§ **PROBLEM**
List each line in the records below that contains the word "local".

[PROVIDED RECORDS — start]

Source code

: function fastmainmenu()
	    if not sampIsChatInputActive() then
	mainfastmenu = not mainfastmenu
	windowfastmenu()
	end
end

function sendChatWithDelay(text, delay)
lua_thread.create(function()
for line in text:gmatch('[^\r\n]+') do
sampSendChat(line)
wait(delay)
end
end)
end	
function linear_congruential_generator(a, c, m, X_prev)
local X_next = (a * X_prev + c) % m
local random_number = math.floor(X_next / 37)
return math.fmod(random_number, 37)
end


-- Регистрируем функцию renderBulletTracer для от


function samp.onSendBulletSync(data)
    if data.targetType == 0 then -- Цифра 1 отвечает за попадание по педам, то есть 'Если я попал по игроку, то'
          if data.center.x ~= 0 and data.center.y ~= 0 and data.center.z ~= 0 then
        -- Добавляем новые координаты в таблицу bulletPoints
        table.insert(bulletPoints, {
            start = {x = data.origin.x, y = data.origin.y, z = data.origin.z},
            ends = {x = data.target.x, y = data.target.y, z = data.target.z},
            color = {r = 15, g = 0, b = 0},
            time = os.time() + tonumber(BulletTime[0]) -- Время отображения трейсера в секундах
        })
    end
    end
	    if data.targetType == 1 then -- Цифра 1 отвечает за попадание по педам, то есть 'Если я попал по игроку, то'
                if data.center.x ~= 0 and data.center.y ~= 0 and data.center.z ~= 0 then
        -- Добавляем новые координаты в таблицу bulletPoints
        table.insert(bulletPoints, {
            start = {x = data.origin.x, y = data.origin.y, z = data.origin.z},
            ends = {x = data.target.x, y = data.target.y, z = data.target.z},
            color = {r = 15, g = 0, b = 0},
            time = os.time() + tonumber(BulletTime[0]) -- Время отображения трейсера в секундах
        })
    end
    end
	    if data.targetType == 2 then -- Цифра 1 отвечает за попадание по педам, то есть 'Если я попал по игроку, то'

[PROVIDED RECORDS — finish]

§ **TASK SOLUTION**
local X_next = (a * X_prev + c) % m
local random_number = math.floor(X_next / 37)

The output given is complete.